Ainsi, le recours juridictionnel exercé par l’assuré social dont, in fine, il se désiste demeure sans effet sur le cours du délai de recours contentieux contre la décision de l’organe de recours administratif préalable.
À défaut de saisine du pôle social dans les délais, le demandeur doit être considéré comme forclos. La décision initiale de l’organisme devient définitive et acquiert l’autorité de la chose décidée.
La forclusion résultant du caractère tardif du recours contentieux constitue une irrecevabilité d’ordre public qui doit être relevée d’office par la juridiction de sécurité sociale, conformément aux dispositions de l’article 125 du Code de procédure civile.
Au cas d’espèce, il convient d’observer qu’en contestant la décision de la CDAPH du 08/06/2023, M. [B], qui sollicite le bénéfice de la PCH, conteste en fait la décision initiale de la MDPH du 17/12/2020 ayant rejeté sa demande du 25/03/2023.
Or, ainsi que le rappelle justement la MDPH, cette décision a déjà fait l’objet d’un recours administratif préalable devant la CDAPH puis d’un recours contentieux devant la présente juridiction.
En sa séance du 24/08/2021, la CDAPH a rejeté la contestation de M. [B].
La décision de la commission mentionnait le délai de recours contentieux de 2 mois et M. [B] ne conteste pas que les voies de recours, et particulièrement la juridiction compétente, étaient dûment mentionnées « à la dernière page [du] courrier » comme le précise la décision.
Il est également constant que la première instance contentieuse engagée par M. [B], qui n’a pas interrompu le délai de forclusion, s’est achevée par un jugement du 07/06/2022 déclarant parfait le désistement du requérant et constatant l’extinction de l’instance et le dessaisissement du tribunal.
Au jour du jugement, le délai de recours contentieux de 2 mois prévu à l’article L. 142-1-A précité était d’ores et déjà expiré, de sorte que la décision initiale de la MDPH du 17/12/2020 était définitive et ne pouvait faire l’objet d’un nouveau recours contentieux.
Ainsi, lors de l’introduction de sa requête du 28/07/2023, M. [B] était forclos.
Dans ces conditions, son recours sera déclaré irrecevable.

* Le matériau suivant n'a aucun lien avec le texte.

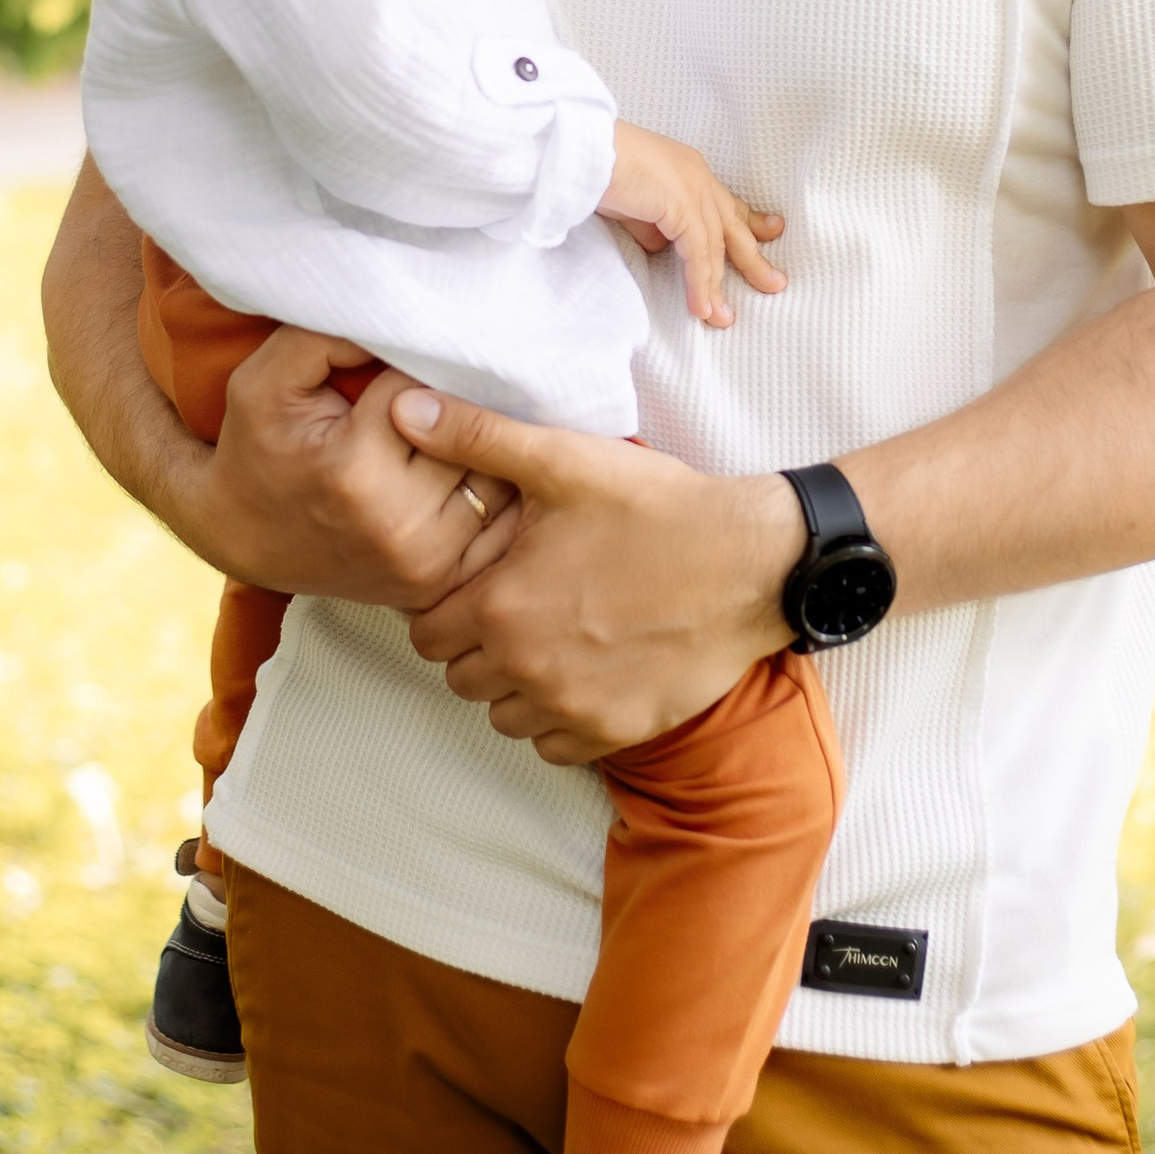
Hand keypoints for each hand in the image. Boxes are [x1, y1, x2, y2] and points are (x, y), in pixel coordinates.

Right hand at [200, 323, 523, 609]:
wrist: (242, 535)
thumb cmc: (258, 445)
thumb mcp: (267, 378)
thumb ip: (327, 336)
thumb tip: (401, 314)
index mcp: (355, 471)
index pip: (426, 389)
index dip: (415, 367)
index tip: (403, 364)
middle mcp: (399, 526)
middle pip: (471, 435)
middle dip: (458, 404)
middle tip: (445, 387)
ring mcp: (424, 563)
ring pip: (495, 478)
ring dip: (484, 447)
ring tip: (463, 424)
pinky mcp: (438, 584)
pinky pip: (495, 525)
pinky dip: (492, 494)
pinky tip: (472, 469)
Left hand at [388, 388, 802, 762]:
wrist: (751, 564)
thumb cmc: (658, 509)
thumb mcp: (563, 460)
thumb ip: (476, 436)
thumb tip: (404, 408)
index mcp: (500, 607)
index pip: (424, 633)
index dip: (445, 607)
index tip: (480, 586)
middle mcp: (525, 668)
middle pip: (460, 677)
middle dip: (476, 646)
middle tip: (518, 608)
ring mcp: (571, 707)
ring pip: (502, 715)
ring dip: (514, 686)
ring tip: (552, 638)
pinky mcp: (614, 731)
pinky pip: (553, 745)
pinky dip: (559, 717)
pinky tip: (584, 672)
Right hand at [600, 124, 786, 327]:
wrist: (582, 151)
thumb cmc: (599, 170)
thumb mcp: (634, 205)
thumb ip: (654, 227)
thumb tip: (663, 250)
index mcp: (689, 170)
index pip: (725, 202)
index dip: (750, 221)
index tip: (771, 232)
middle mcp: (698, 176)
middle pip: (733, 225)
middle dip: (753, 258)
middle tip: (775, 283)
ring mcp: (693, 189)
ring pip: (714, 247)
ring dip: (716, 286)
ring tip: (722, 318)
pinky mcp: (681, 205)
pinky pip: (696, 254)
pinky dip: (699, 283)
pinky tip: (701, 307)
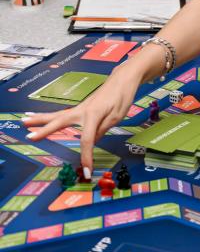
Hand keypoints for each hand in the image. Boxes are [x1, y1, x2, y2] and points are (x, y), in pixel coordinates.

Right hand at [22, 67, 138, 174]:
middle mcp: (82, 110)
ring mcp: (80, 108)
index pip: (87, 140)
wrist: (122, 79)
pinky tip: (41, 118)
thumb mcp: (116, 116)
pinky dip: (49, 116)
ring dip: (40, 118)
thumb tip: (89, 143)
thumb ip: (101, 130)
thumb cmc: (122, 97)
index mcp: (93, 114)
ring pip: (57, 115)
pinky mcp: (80, 108)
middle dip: (44, 130)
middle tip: (29, 137)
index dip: (86, 157)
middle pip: (60, 122)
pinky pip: (62, 114)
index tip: (86, 172)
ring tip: (24, 120)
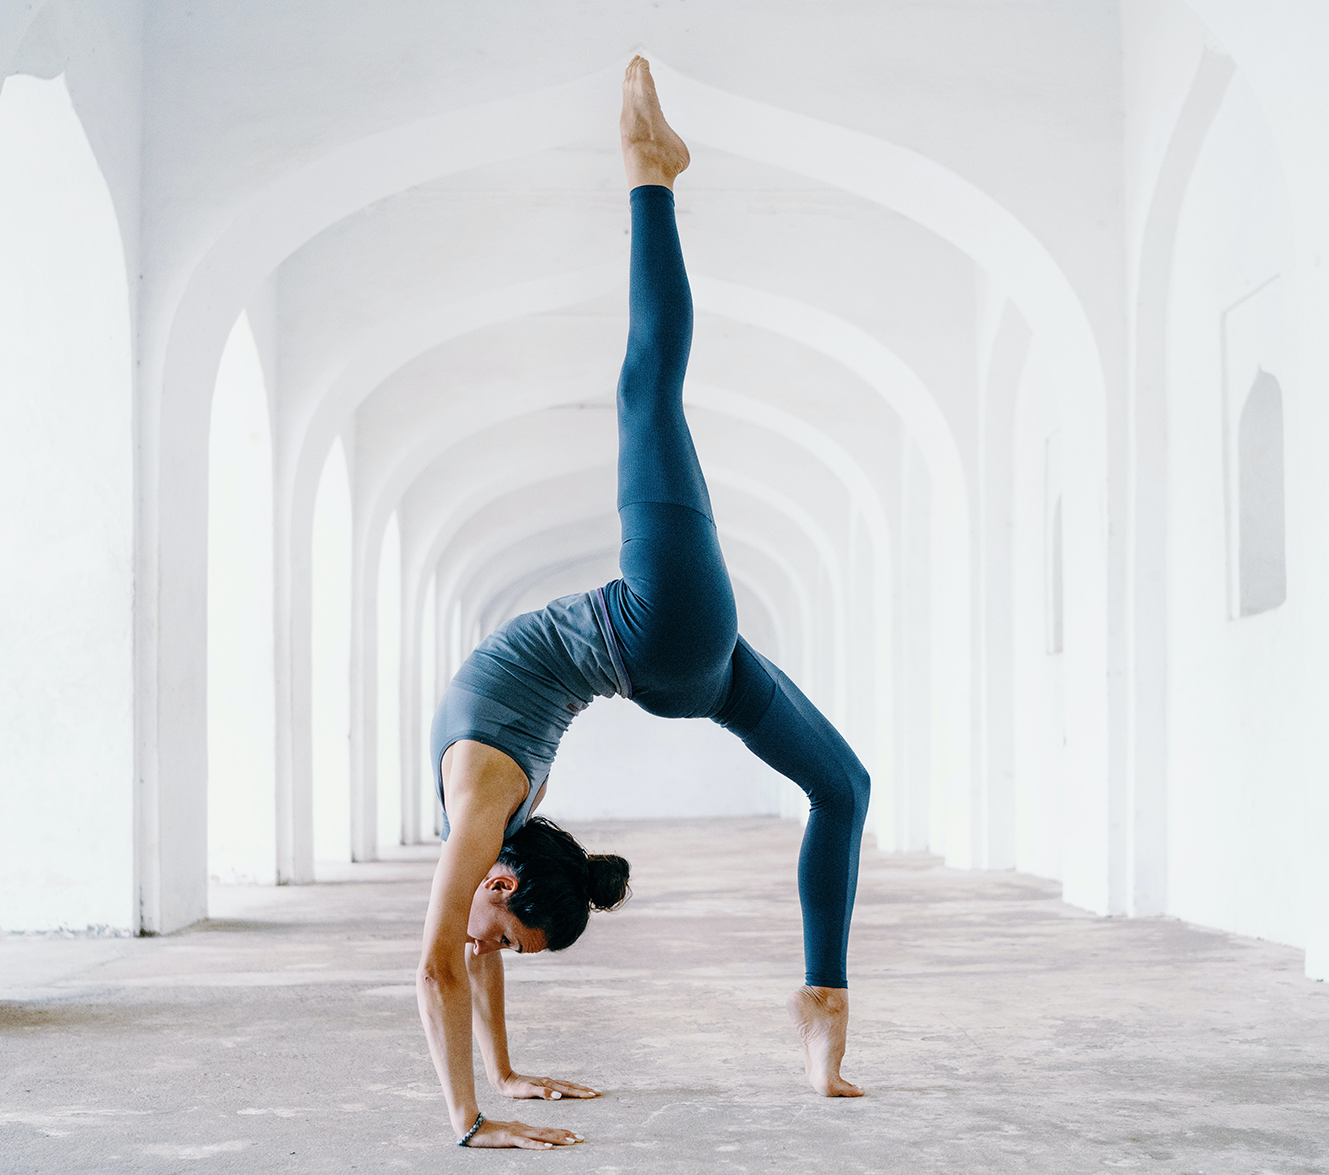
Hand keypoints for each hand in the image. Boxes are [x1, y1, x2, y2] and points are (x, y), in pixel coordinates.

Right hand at [463, 1117, 582, 1148]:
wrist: (473, 1127)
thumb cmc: (491, 1132)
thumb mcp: (510, 1133)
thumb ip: (522, 1135)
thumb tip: (534, 1137)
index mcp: (526, 1127)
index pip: (548, 1130)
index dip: (563, 1133)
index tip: (577, 1136)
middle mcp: (525, 1128)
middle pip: (549, 1132)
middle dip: (566, 1135)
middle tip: (582, 1138)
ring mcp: (518, 1132)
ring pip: (542, 1136)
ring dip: (558, 1138)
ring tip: (571, 1141)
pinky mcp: (510, 1138)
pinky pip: (527, 1143)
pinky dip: (539, 1145)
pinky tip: (549, 1146)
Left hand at [494, 1071, 600, 1100]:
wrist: (505, 1080)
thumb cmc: (516, 1088)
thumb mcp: (528, 1091)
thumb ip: (543, 1093)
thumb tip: (558, 1096)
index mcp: (549, 1085)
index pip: (569, 1089)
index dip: (581, 1093)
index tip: (593, 1094)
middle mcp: (550, 1082)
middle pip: (571, 1086)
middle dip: (584, 1090)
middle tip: (597, 1093)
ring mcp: (547, 1082)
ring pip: (567, 1085)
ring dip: (578, 1088)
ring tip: (588, 1091)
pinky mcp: (543, 1084)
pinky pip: (561, 1086)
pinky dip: (569, 1088)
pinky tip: (569, 1090)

Sur les demandes accessoires :
Partie perdante, M. [B] sera tenu aux dépens, conformément aux dispositions de l’article 696 du Code de procédure civile.
PAR CES MOTIFS
Le tribunal, statuant après débats en audience publique, par jugement contradictoire, rendu en premier ressort et par mise à disposition au greffe de la juridiction,
DECLARE irrecevable le recours de Monsieur [R] [B],
CONDAMNE Monsieur [R] [B] aux dépens.
Ainsi jugé, mis à disposition au greffe du tribunal judiciaire de Rennes, et signé par Mme Magalie LE BIHAN, vice-présidente au pôle social, assistée de Mme Rozenn LE CHAMPION, greffière, lors du délibéré.